10 sn The construction uses repetition to make the point emphatically: “I do not know the knowledge of the Holy One.” Agur’s claim to being “brutish” is here clarified – he is not one of those who has knowledge or understanding of God. C. H. Toy thinks the speaker is being sarcastic in reference to others who may have claimed such knowledge (Proverbs [ICC], 521).

11 tn The epithet “the Holy One” is the adjective “holy” put in the masculine plural (as in 9:10). This will harmonize with the plural of majesty used to explain the plural with titles for God. However, NRSV takes the plural as a reference to the “holy ones,” presumably referring to angelic beings.

12 sn To make his point Agur includes five questions. These, like Job 38–41, or Proverbs 8:24-29, focus on the divine acts to show that it is absurd for a mere mortal to think that he can explain God’s work or compare himself to God. These questions display mankind’s limitations and God’s incomparable nature. The first question could be open to include humans, but may refer to God alone (as the other questions do).

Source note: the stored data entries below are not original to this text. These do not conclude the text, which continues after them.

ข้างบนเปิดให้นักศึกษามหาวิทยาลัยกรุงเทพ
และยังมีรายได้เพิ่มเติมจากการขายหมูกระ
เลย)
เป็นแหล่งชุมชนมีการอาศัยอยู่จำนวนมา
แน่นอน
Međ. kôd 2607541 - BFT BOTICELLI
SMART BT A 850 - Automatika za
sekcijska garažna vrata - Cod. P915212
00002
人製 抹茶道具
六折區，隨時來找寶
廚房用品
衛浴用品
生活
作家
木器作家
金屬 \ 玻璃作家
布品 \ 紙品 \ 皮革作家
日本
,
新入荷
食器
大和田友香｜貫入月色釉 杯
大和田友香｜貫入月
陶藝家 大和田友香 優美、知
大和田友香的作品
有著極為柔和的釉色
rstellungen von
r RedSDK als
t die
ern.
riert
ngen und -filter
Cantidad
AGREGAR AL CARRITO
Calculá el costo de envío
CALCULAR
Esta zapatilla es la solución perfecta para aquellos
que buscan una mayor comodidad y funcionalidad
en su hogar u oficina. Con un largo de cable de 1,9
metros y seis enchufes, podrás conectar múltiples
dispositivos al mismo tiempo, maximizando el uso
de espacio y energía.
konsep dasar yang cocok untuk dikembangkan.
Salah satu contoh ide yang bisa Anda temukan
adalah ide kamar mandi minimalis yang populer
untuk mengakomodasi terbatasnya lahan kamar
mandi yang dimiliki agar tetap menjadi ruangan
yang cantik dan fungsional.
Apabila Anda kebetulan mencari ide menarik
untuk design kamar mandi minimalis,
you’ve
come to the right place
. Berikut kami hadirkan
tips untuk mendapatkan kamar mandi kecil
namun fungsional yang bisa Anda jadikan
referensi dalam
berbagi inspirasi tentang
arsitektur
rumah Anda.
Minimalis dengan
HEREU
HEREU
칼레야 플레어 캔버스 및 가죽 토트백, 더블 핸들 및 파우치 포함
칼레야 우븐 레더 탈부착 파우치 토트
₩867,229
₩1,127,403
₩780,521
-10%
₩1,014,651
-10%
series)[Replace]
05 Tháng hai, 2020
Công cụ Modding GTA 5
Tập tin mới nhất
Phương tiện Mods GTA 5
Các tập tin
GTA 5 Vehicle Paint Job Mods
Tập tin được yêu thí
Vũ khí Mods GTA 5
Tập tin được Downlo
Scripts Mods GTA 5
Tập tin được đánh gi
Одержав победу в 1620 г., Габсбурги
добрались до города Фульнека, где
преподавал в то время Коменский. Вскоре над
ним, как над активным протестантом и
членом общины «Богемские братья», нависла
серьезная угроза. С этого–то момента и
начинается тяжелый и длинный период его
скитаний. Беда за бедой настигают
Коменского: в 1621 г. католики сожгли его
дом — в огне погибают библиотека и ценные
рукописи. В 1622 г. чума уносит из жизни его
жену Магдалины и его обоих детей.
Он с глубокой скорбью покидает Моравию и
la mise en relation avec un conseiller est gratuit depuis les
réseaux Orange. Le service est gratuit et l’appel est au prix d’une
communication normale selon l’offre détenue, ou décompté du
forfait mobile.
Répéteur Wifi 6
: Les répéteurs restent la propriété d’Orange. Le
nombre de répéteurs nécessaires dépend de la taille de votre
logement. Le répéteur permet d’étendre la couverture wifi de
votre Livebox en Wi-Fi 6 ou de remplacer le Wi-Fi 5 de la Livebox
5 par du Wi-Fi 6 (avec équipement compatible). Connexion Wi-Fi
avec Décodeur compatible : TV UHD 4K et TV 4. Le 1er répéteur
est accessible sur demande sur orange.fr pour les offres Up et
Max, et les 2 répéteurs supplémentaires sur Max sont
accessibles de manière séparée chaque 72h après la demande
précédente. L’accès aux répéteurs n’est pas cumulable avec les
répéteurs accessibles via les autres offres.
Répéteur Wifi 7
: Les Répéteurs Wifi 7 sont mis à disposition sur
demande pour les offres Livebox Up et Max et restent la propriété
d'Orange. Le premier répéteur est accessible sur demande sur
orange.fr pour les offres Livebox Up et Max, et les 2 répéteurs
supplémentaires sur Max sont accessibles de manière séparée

13 sn The questions are filled with anthropomorphic language. The questioner is asking what humans have ever done this, but the meaning is that only God has done this. “Gathering the wind in his fists” is a way of expressing absolute sovereign control over the forces of nature.

14 sn The question is comparing the clouds of the heavens to garments (e.g., Job 26:8). T. T. Perowne writes, “Men bind up water in skins or bottles; God binds up the rain-floods in the thin, gauzy texture of the changing clouds, which yet by his power does not rend under its burden of waters.”

15 sn The ends of the earth is an expression often used in scripture as a metonymy of subject referring to the people who live in the ends of the earth, the far off and remote lands and islands. While that is possible here as well, this may simply be a synecdoche saying that God created the whole world, even the most remote and distant places.

16 sn The reference to “son” in this passage has prompted many suggestions down through the years: It was identified as Israel in the Jewish Midrashim, the Logos or demiurge by some of the philosophers and allegorical writers, as simple poetic parallelism without a separate identity by some critical scholars, and as Jesus by Christian commentators. Parallels with Ugaritic are interesting, because Baal is referred to as a son; but that is bound up within the pantheon where there was a father god. Some of the Jewish commentators exhibit a strange logic in expressing what Christians would say is only their blindness to the full revelation: There is little cogency in this being a reference to Jesus because if there had been such a person at any time in the past he would have left some tradition about it through his descendants (J. H. Greenstone, Proverbs, 317). But Judaism has taught from the earliest times that Messiah was preexistent (especially in view of Micah 5 and Daniel 7); and the claims of Jesus in the Gospels bear this out. It seems best to say that there is a hint here of the nature of the Messiah as Son, a hint that will later be revealed in full through the incarnation.